Hurricane Irma has been downgraded to a Category 3 storm, according to the latest forecast from the National Hurricane Center on Saturday.

As the storm continues to batter Cuba, the 11 a.m. Eastern advisory said it has weakened to 125 miles-per-hour sustained maximum winds, which is still a "major" storm according to the Saffir-Simpson Hurricane Wind Scale used by the NHC.

However, the NHC warns, Irma is expected to "restrengthen once it moves away from Cuba," moving over warmer waters and "is expected to remain a powerful hurricane as it approaches Florida."

Irma is forecast to make landfall sometime Sunday morning.

The latest advisory also said the storm surge threat area has extended north; parts of southern Florida face 5 to 10 feet, and in some cases, 10 to 15 feet of "life-threatening" storm surge.

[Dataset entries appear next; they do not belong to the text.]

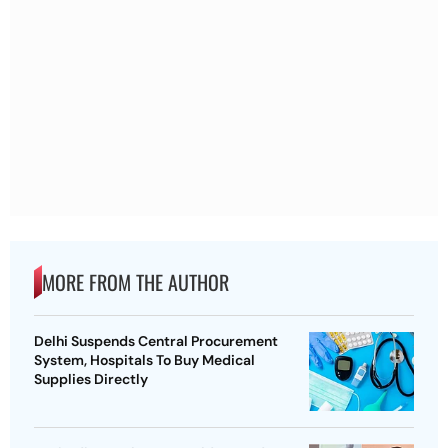
MORE FROM THE AUTHOR
Delhi Suspends Central Procurement
System, Hospitals To Buy Medical
Supplies Directly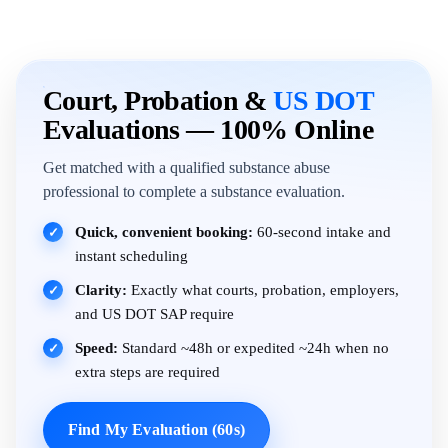
Court, Probation &
US DOT
Evaluations — 100% Online
Get matched with a qualified substance abuse
professional to complete a substance evaluation.
Quick, convenient booking:
60-second intake and
✓
instant scheduling
Clarity:
Exactly what courts, probation, employers,
✓
and US DOT SAP require
Speed:
Standard ~48h or expedited ~24h when no
✓
extra steps are required
Find My Evaluation (60s)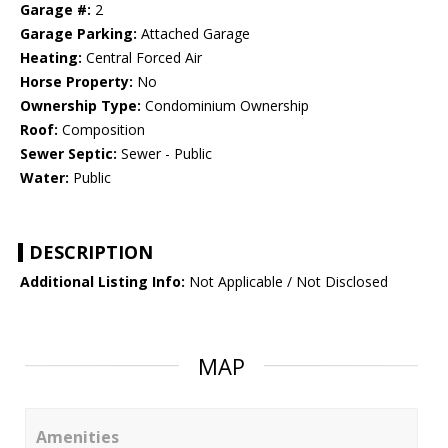
Garage #:
2
Garage Parking:
Attached Garage
Heating:
Central Forced Air
Horse Property:
No
Ownership Type:
Condominium Ownership
Roof:
Composition
Sewer Septic:
Sewer - Public
Water:
Public
DESCRIPTION
Additional Listing Info:
Not Applicable / Not Disclosed
MAP
Amenities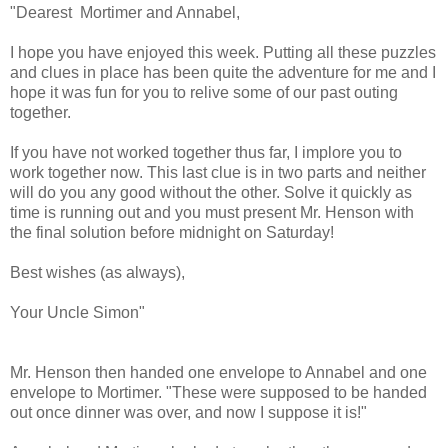
"Dearest Mortimer and Annabel,
I hope you have enjoyed this week. Putting all these puzzles
and clues in place has been quite the adventure for me and I
hope it was fun for you to relive some of our past outing
together.
If you have not worked together thus far, I implore you to
work together now. This last clue is in two parts and neither
will do you any good without the other. Solve it quickly as
time is running out and you must present Mr. Henson with
the final solution before midnight on Saturday!
Best wishes (as always),
Your Uncle Simon"
Mr. Henson then handed one envelope to Annabel and one
envelope to Mortimer. "These were supposed to be handed
out once dinner was over, and now I suppose it is!"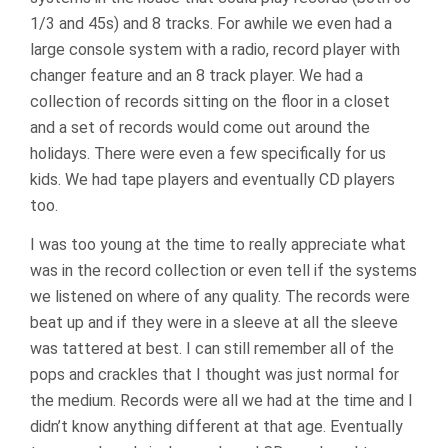
1/3 and 45s) and 8 tracks. For awhile we even had a
large console system with a radio, record player with
changer feature and an 8 track player. We had a
collection of records sitting on the floor in a closet
and a set of records would come out around the
holidays. There were even a few specifically for us
kids. We had tape players and eventually CD players
too.
I was too young at the time to really appreciate what
was in the record collection or even tell if the systems
we listened on where of any quality. The records were
beat up and if they were in a sleeve at all the sleeve
was tattered at best. I can still remember all of the
pops and crackles that I thought was just normal for
the medium. Records were all we had at the time and I
didn’t know anything different at that age. Eventually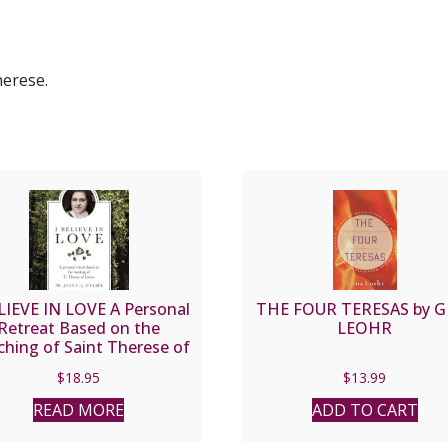
herese.
LIEVE IN LOVE A Personal
THE FOUR TERESAS by G
Retreat Based on the
LEOHR
hing of Saint Therese of
ux by FR. JEAN C.J. D’ELBEE
$
18.95
$
13.99
READ MORE
ADD TO CART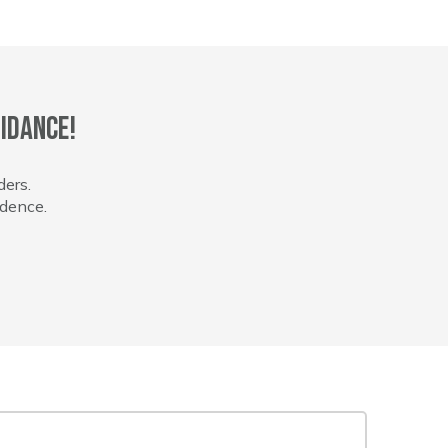
idance!
ders.
idence.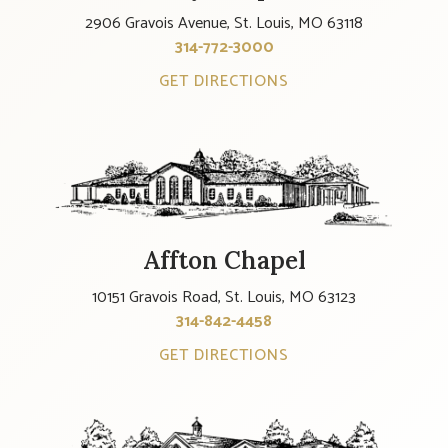
2906 Gravois Avenue, St. Louis, MO 63118
314-772-3000
GET DIRECTIONS
Affton Chapel
10151 Gravois Road, St. Louis, MO 63123
314-842-4458
GET DIRECTIONS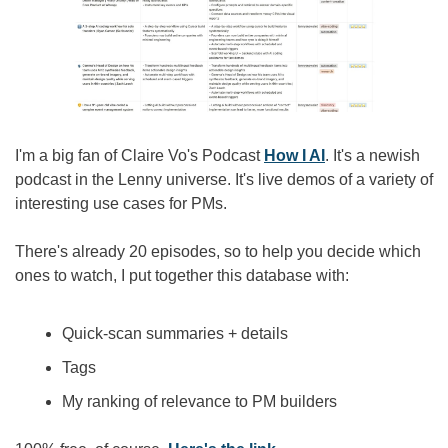
I'm a big fan of Claire Vo's Podcast 
How I AI
. It's a newish 
podcast in the Lenny universe. It's live demos of a variety of 
interesting use cases for PMs.
There's already 20 episodes, so to help you decide which 
ones to watch, I put together this database with:
Quick-scan summaries + details
Tags
My ranking of relevance to PM builders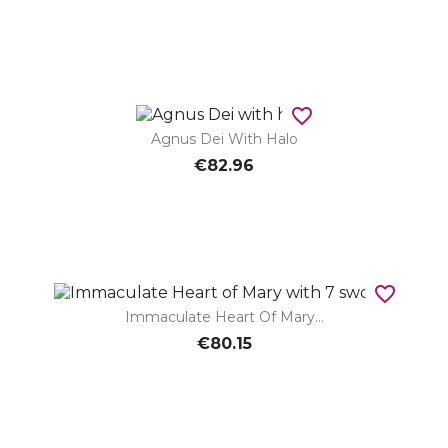
favorite_border
Agnus Dei With Halo
€82.96
favorite_border
Immaculate Heart Of Mary...
€80.15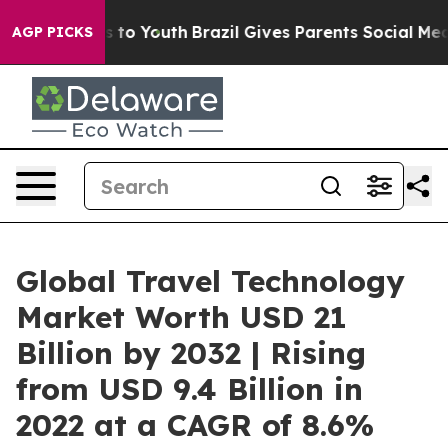
 Harms to Youth
Brazil Gives Parents Social Media Contr
AGP PICKS
Global Travel Technology
Market Worth USD 21
Billion by 2032 | Rising
from USD 9.4 Billion in
2022 at a CAGR of 8.6%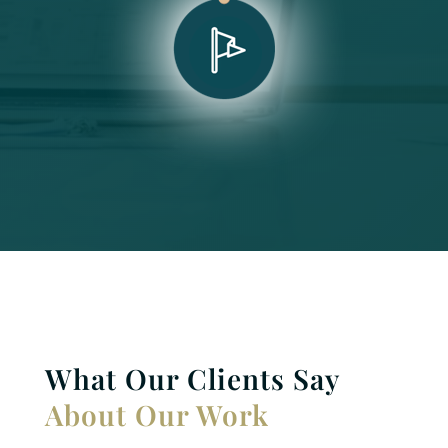
What Our Clients Say
About Our Work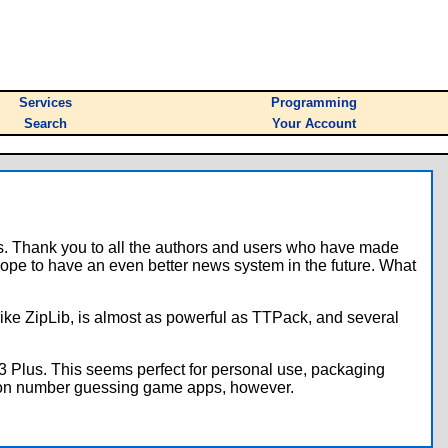
Services
Programming
Search
Your Account
s. Thank you to all the authors and users who have made
ope to have an even better news system in the future. What
like ZipLib, is almost as powerful as TTPack, and several
3 Plus. This seems perfect for personal use, packaging
llion number guessing game apps, however.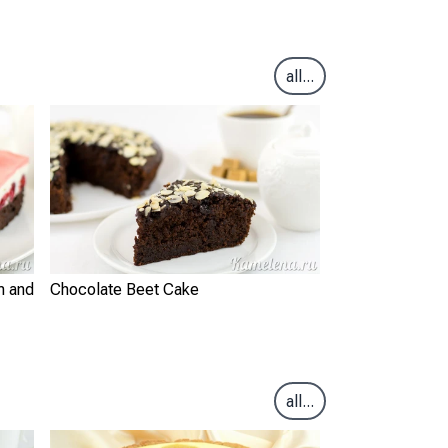
all...
m and
Chocolate Beet Cake
all...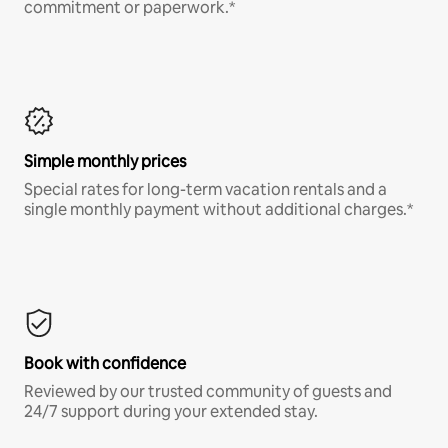
commitment or paperwork.*
Simple monthly prices
Special rates for long-term vacation rentals and a
single monthly payment without additional charges.*
Book with confidence
Reviewed by our trusted community of guests and
24/7 support during your extended stay.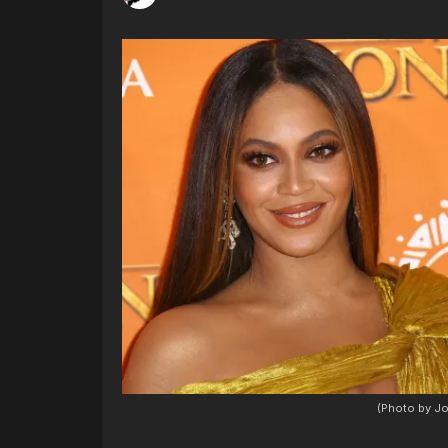
(Photo by Jo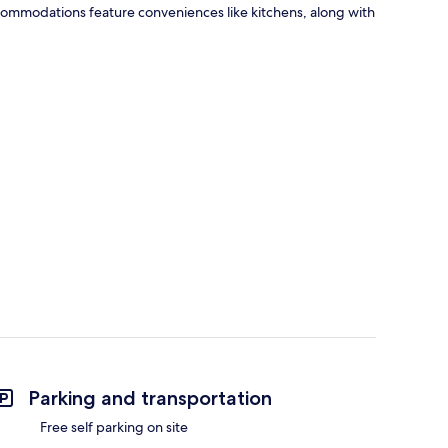
Accommodations feature conveniences like kitchens, along with
Parking and transportation
Free self parking on site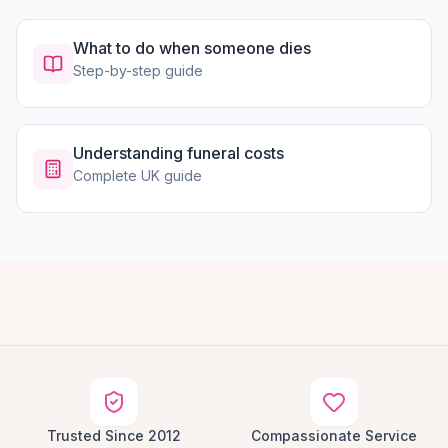
What to do when someone dies
Step-by-step guide
Understanding funeral costs
Complete UK guide
Trusted Since 2012
Compassionate Service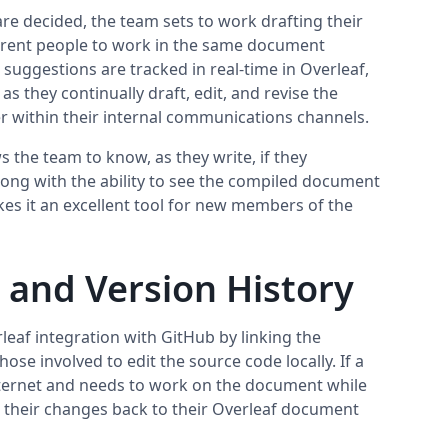
re decided, the team sets to work drafting their
erent people to work in the same document
suggestions are tracked in real-time in Overleaf,
s they continually draft, edit, and revise the
r within their internal communications channels.
 the team to know, as they write, if they
along with the ability to see the compiled document
kes it an excellent tool for new members of the
 and Version History
eaf integration with GitHub by linking the
ose involved to edit the source code locally. If a
ternet and needs to work on the document while
sh their changes back to their Overleaf document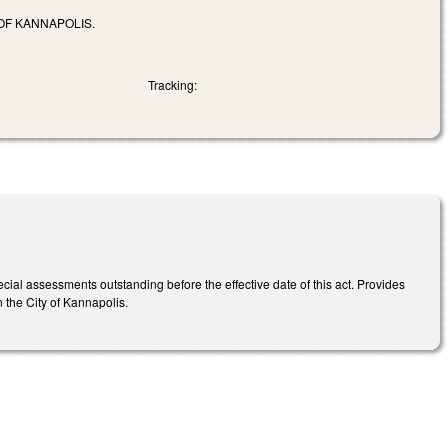
OF KANNAPOLIS.
Tracking:
special assessments outstanding before the effective date of this act. Provides
in the City of Kannapolis.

The outer bands from the storm have already begun to reach the southernmost parts of the state. More 5.6 million residents have been ordered to evacuate and officials say 20,000 people are already without power. Economics predict up to $200 billion worth of damage.

Even before the eye was predicted to be making heading towards the area – the most dangerous part of the storm is near the eye, where the most intense winds are usually found – the National Weather Service issued a stern message Friday afternoon to Key West residents that with the coming of Hurricane Irma they need to evacuate because "this is as real as it gets."

"Nowhere in the Florida Keys will be safe," the NWS Key West account said in a tweet in all caps. "You still have time to evacuate."

With more than 20 people killed in connection to the storm in the Caribbean, Florida Gov. Rick Scott warned residents not to take a risk if they have been ordered to evacuate.

"If you've been ordered to evacuate, you need to leave now," Scott said in a press conference Saturday morning. "Do not wait. Evacuate. Not tonight. Not in an hour. You need to go right now."

He also cautioned of the often underestimated threat of storm surge, which could reach 6 to 12 feet in some places.

"You will not survive all of the storm surge," he said "This is a life-threatening situation."

Scott has made a request for thousands of volunteers to help at shelters throughout the state.